» PERNYATAAN MASALAH
Bisakah Anda menyalin tanpa perubahan seluruh isi kutipan tentang penyebab SJS di bawah, mulai dari "Etiologi SSJ sukar" terus sampai "polagen, keganasan, kehamilan)."?

» KUTIPAN UNTUK DIBACA
__________________________________________________
Hampir semua kasus SJS dan TEN disebabkan oleh reaksi toksik terhadap obat, terutama antibiotik (mis. obat sulfa dan penisilin), antikejang (mis. fenitoin) dan obat nyeri, termasuk yang dijual tanpa resep (mis. ibuprofen). Terkait HIV, alasan SJS yang paling umum adalah nevirapine (hingga 1,5 persen penggunanya) dan kotrimoksazol (jarang). Reaksi ini dialami segera setelah mulai obat, biasanya dalam 2-3 minggu.

Etiologi SSJ sukar ditentukan dengan pasti, karena penyebabnya berbagai faktor, walaupun pada umumnya sering berkaitan dengan respon imun terhadap obat. Beberapa faktor penyebab timbulnya SSJ diantaranya : infeksi (virus, jamur, bakteri, parasit), obat (salisilat, sulfa, penisilin, etambutol, tegretol, tetrasiklin, digitalis, kontraseptif), makanan (coklat), fisik (udara dingin, sinar matahari, sinar X), lain-lain (penyakit polagen, keganasan, kehamilan).
__________________________________________________
[Entri data yang terkumpul]
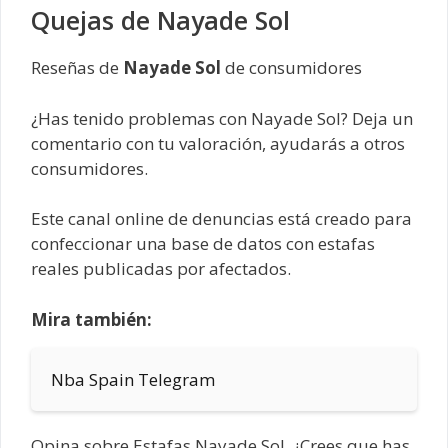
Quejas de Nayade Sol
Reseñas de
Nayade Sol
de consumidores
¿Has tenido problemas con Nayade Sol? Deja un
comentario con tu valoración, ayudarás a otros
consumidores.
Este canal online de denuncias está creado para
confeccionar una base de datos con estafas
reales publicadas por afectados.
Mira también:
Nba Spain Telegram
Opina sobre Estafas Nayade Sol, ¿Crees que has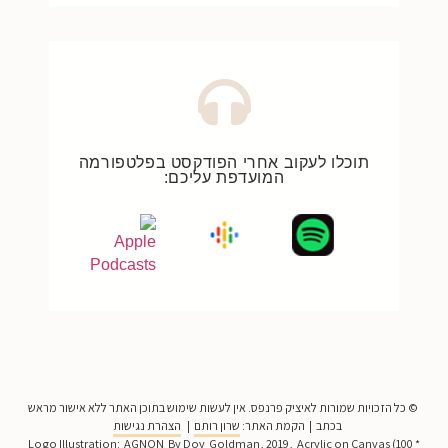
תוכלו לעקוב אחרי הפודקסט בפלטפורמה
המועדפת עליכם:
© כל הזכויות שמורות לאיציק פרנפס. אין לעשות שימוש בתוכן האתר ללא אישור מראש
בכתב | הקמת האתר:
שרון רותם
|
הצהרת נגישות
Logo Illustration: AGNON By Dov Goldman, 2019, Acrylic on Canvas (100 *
__________________________________________________
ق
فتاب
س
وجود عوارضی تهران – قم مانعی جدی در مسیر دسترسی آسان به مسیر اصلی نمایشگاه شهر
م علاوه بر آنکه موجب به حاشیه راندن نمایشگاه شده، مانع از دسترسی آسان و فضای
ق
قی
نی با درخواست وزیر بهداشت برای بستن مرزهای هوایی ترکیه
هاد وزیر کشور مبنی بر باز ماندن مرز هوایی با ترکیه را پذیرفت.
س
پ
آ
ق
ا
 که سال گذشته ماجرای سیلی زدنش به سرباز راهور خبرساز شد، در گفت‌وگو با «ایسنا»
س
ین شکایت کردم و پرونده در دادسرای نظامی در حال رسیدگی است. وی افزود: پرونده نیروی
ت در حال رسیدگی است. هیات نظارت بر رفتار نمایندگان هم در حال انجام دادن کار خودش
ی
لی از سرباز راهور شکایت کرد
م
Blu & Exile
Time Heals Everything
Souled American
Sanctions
__________________________________________________
» TUGAS SELESAI
Etiologi SSJ sukar ditentukan dengan pasti, karena penyebabnya berbagai faktor, walaupun pada umumnya sering berkaitan dengan respon imun terhadap obat. Beberapa faktor penyebab timbulnya SSJ diantaranya : infeksi (virus, jamur, bakteri, parasit), obat (salisilat, sulfa, penisilin, etambutol, tegretol, tetrasiklin, digitalis, kontraseptif), makanan (coklat), fisik (udara dingin, sinar matahari, sinar X), lain-lain (penyakit polagen, keganasan, kehamilan).